QUOTED PASSAGE
# Igor Livits?



## Clash77 (Dec 14, 2006)

Has anyone here worked out with Igor Livits before?I have heard that he
teaches Rukopashnii Boi classes in Colorado.Seems that his approach is
harder style of Systema,from what information I have gathered.Just curious if anyone has experienced this style and their impression of the work?

Regards,Dan


----------



## erich (Dec 15, 2006)

somebody asked this back in April.  Here is the thread:

http://www.martialtalk.com/forum/showthread.php?t=32761

I had some brief opportunity to work with him in 2000.  He is a very good martial artist, at that time his style was definately "harder" than systema, rb/combat sambo stuff.  I don't know what he has been up to in the intervening 6yrs...  getting... older...


----------



## Clash77 (Dec 16, 2006)

Erich,

Thanks for the reply and the info.I was curious what his approach was to
hand to hand combat. I have read a little about what he taugh,
mostly what I read was that his style was harder than systema.

DATASET CONTENT
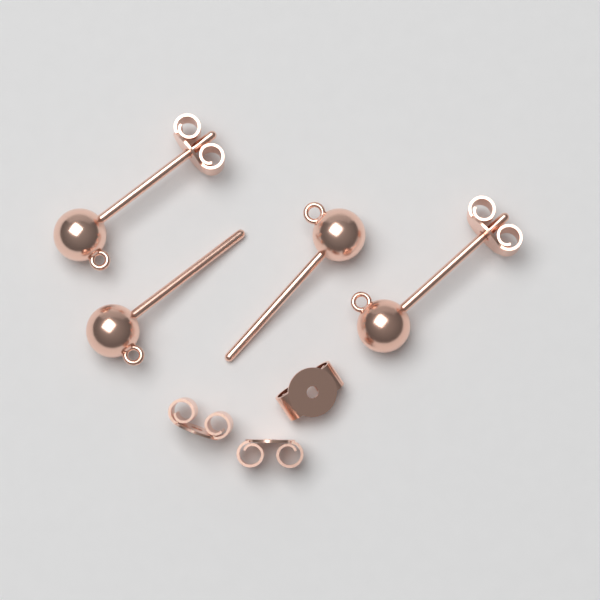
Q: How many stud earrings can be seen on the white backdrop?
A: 4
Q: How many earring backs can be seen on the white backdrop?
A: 5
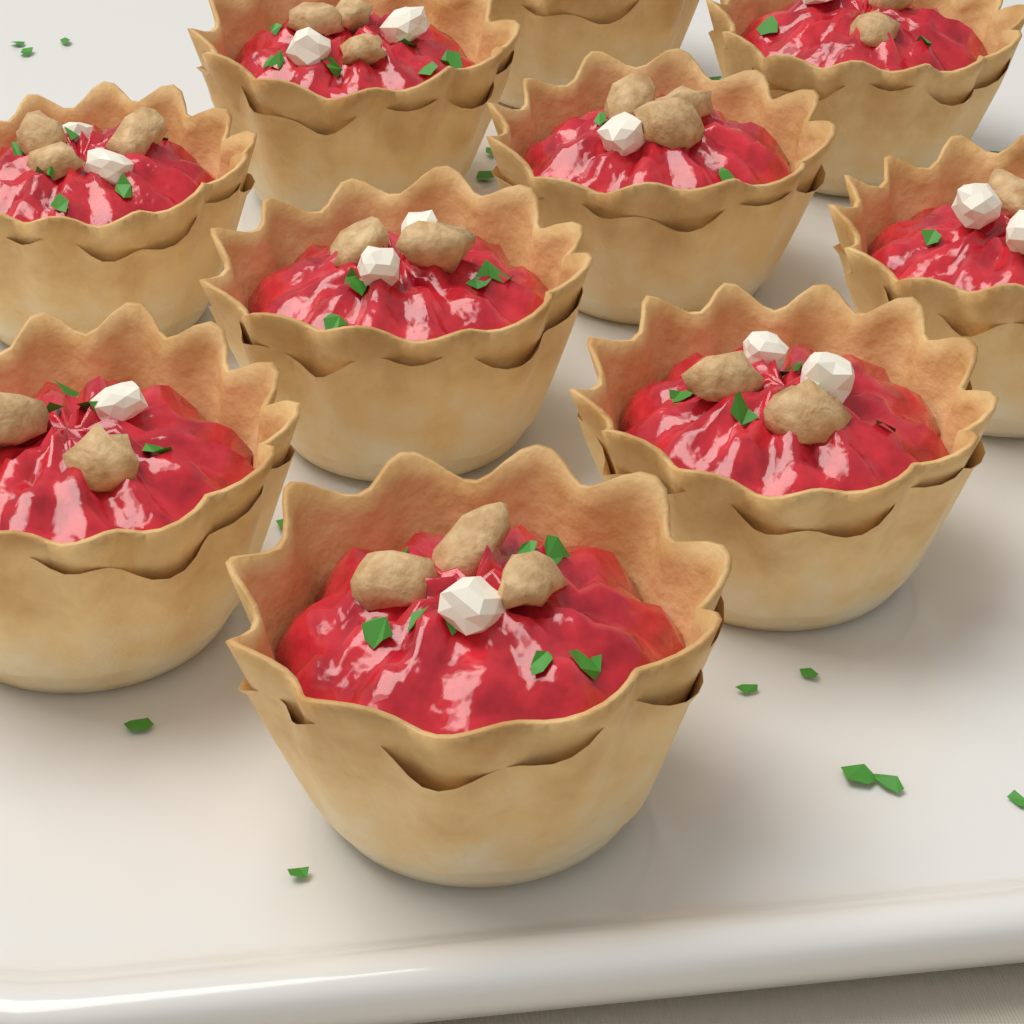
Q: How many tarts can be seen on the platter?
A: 10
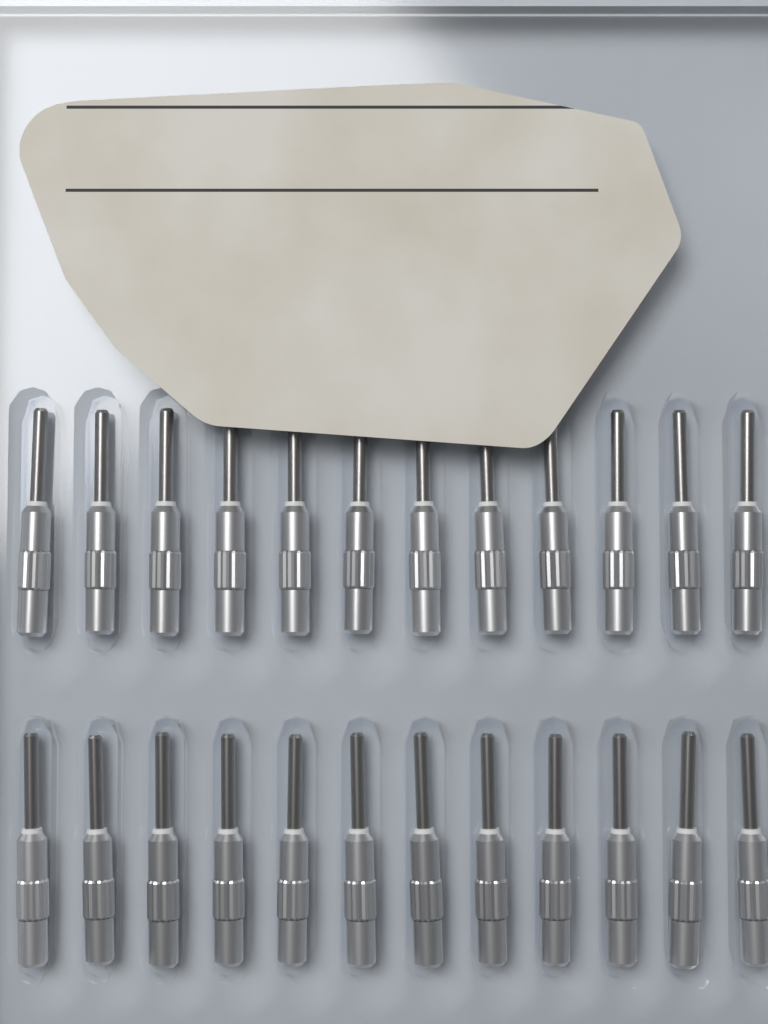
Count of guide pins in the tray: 24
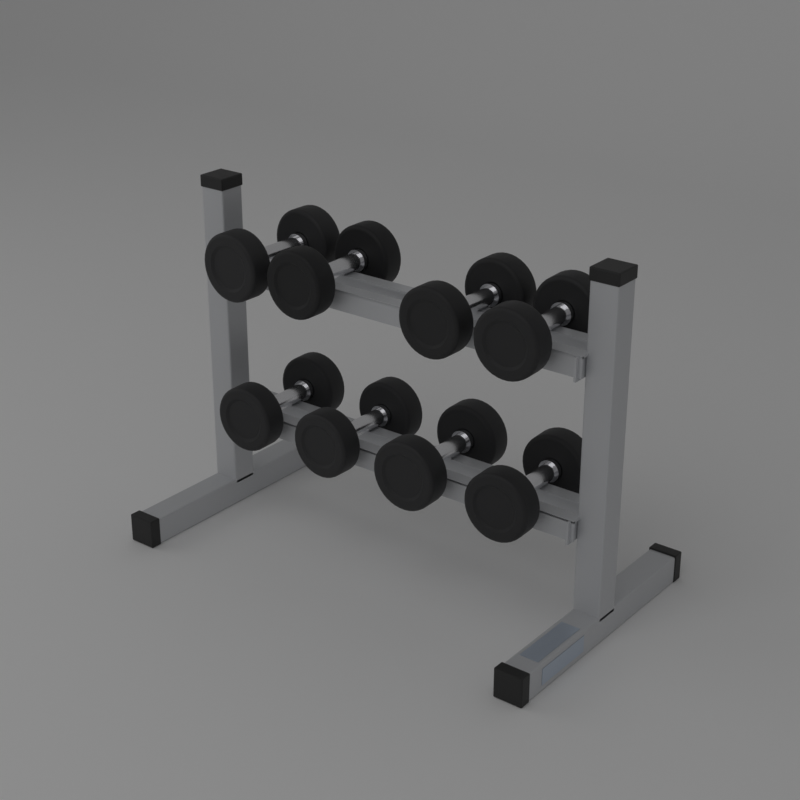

WRITTEN INSTRUCTION A
In the Igor Livits thread, what year did erich briefly work with him?
WRITTEN INSTRUCTION B
Do these statements agree with the Igor Livits thread? (i) Clash77 has heard that Livits teaches Rukopashnii Boi classes in Colorado. (ii) erich knows what Livits has been doing over the past six years. (iii) erich says someone asked the same thing back in April. Answer yes or no for each, quoting the deciding words.
WRITTEN INSTRUCTION C
Continue the Igor Livits thread, starting after its last sentence.

RESPONSE A
2000

RESPONSE B
(i) Yes: "I have heard that he teaches Rukopashnii Boi classes in Colorado."
(ii) No: "I don't know what he has been up to in the intervening 6yrs..."
(iii) Yes: "somebody asked this back in April."

RESPONSE C
In training with him,did his work relate with systema concepts,or was the
approach completely different?Very little info out there about this work,
just very interested in how the two relate. Thanks again for the information.

Regards,Dan


----------



## erich (Dec 28, 2006)

His approach at that time was quite different from systema.  Very hard, aggressive and physical but with smooth quality sambo elements for throws, locks, restraints and ground work.

That said, I met him at a systema seminar.  I don't know how much systema he has practiced in the meantime.  He is talented and his style is certain to have developed since 2000.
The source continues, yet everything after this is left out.